The Examination of Virtue in the Protagoras

The Protagoras is a dialogue that is entirely narrated by Socrates. Unlike The Republic, the Protagoras dialogue begins with Socrates’s conversation with an unknown “friend”. His friend asks where Socrates has come from -he asks if he has hunting for the ‘beautiful’ man and follower, Alcibiades. In fact, Socrates has just seen Alcibiades, but Socrates declares that he was with someone more beautiful and wise: Protagoras, perhaps the wisest man alive. This framing conversation with Socrates’s anonymous “friend” takes place on the same day as Socrates’s exchange with Protagoras. As a favor to his friend, which is a mutual favor, Socrates recounts his exchange with Protagoras.

Earlier that same day, before the sun had even risen, Hippocrates banged on Socrates’s door and barged right in while Socrates was asleep. He sat at the foot of Socrates’s bed to let him know that Protagoras was in town. Socrates was already aware of this, as Protagoras had been in town for two days prior. Hippocrates was clearly excited about the prospect of seeing Protagoras -Socrates had clearly been trying to avoid Protagoras.

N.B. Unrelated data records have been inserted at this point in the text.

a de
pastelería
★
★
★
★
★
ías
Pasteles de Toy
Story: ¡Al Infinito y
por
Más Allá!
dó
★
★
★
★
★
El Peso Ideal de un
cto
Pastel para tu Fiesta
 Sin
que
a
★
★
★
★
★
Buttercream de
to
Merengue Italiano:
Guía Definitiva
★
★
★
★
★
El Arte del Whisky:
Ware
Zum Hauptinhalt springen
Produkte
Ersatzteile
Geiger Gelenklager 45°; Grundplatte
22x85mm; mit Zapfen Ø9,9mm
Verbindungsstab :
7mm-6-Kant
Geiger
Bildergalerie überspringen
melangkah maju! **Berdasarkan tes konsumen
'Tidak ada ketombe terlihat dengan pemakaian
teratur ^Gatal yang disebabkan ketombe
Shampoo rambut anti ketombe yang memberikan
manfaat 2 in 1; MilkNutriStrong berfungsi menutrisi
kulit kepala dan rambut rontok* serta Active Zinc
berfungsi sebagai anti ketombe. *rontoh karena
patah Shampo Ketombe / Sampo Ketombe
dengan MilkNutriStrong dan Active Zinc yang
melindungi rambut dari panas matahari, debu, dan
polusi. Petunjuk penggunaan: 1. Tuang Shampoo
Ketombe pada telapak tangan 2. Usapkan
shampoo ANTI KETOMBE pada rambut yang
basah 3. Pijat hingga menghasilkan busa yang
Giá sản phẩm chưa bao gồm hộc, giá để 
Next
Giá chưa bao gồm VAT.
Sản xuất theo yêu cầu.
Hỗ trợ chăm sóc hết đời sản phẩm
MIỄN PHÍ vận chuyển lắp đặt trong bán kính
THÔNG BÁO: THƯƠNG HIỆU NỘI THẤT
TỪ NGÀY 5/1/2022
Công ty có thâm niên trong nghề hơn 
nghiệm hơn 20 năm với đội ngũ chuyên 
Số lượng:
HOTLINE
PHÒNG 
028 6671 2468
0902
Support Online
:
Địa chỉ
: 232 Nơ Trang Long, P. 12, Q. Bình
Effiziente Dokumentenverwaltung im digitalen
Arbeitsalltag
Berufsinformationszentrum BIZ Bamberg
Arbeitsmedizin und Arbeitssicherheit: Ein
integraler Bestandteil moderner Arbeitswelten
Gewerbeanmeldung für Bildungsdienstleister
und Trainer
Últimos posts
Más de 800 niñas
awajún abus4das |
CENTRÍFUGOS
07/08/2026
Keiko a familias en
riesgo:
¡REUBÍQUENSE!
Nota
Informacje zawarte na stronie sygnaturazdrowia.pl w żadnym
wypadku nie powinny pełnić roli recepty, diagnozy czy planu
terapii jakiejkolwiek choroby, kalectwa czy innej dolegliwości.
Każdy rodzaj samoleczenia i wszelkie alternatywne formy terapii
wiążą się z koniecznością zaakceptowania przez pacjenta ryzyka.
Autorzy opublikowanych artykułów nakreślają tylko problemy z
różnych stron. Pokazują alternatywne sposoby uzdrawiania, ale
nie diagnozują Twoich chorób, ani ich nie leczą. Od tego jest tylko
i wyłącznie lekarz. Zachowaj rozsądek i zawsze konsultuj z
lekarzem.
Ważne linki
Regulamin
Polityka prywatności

As the sun is rising, Socrates and Hippocrates go for a walk and discuss the question of what a sophist is. Hippocrates’s claim is that a sophist is someone who has an understanding of wise things, and an expert in making people clever speakers. After raising concerns in the discussion for a person’s soul, Socrates warns Hippocrates about the dangers of the sophists. He asks Hippocrates what benefit he will get by paying Protagoras for speeches, to the point that Hippocrates blushes (312a), not unlike Thrasymachus in The Republic. However, he is beckoned by Hippocrates to go to Protagoras who is staying at the luxurious home of Callias. When they arrive they are turned away by the slave boy at first. However they are finally allowed in (notice the difference in beginning the dialogue at Socrates’s home in the Protagoras, in contrast to the opening scene of the Symposium at the home of Agathon). Socrates recounts the many busy guests roaming around the house who are overcome by Protagoras’s celebrity. All the men in the Symposium are present in this dialogue, excluding Aristophanes.

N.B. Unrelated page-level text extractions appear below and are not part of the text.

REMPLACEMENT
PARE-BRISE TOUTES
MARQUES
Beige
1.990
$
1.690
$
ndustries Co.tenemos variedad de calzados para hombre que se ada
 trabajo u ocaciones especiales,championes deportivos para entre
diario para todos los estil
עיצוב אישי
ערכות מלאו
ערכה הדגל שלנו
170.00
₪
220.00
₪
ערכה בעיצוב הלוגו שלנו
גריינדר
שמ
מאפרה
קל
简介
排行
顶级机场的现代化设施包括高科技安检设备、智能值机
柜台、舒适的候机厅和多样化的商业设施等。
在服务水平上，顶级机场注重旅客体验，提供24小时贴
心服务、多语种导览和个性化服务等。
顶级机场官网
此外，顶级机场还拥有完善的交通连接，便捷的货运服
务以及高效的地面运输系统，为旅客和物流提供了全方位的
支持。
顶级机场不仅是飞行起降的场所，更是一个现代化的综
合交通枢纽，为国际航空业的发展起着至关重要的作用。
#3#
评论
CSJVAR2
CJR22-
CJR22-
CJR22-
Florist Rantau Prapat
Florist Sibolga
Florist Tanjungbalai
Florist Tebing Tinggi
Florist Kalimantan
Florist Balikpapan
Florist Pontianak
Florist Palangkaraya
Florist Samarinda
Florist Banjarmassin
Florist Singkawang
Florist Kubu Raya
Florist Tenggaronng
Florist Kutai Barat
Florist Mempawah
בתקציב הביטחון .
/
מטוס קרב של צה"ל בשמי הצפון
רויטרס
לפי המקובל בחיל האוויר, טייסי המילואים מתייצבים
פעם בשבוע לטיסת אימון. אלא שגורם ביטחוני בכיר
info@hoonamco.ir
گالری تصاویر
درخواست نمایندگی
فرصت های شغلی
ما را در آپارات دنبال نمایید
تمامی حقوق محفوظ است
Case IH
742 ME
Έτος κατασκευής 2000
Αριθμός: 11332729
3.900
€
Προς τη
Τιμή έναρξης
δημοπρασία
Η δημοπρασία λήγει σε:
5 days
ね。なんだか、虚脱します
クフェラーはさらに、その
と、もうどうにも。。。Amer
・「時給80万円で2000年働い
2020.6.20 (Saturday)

When they arrive, Protagoras is addressed by Socrates. They have come because Hippocrates wants to be a great man in the city of Athens and believes he can only do this through association with Protagoras. Protagoras then admits his identity as a sophist and welcomes a crowd to listen to their discussion. The dialogue moves from the question of how a man is improved by association with a sophist, to what the art of citizenship is, and then finally to what virtue is and whether it can be taught. This leads Protagoras to give an account of the gods, a long-winded story about Epimetheus and Prometheus, and an account of punishments, as a way to improve men (for certainly the act of crime is not merely punished for its own sake). Protagoras claims that virtue can be taught. At first he claims that virtue is one single entity, but later says that courage is a different kind of part of the whole. Protagoras gets frustrated and does not want to continue. Socrates tries to leave but Callias grabs his cloak, compelling him to stay.

They come to a compromise and Protagoras asks a seemingly unrelated question about the analysis of a poem by Simonides, Socrates responds with a detailed analysis of the poem by memory, and then Socrates proceeds to grill Protagoras about the original question. However, it ends on the question of courage and cowardice, and whether a pleasant life is good, and a painful life is bad. Socrates concludes by exposing Protagoras as a soft, self proclaimed intellectual. He and Hippocrates take their leave.


For this reading I used the Stanley Lombardo translation as featured in the Hackett Classics Edition.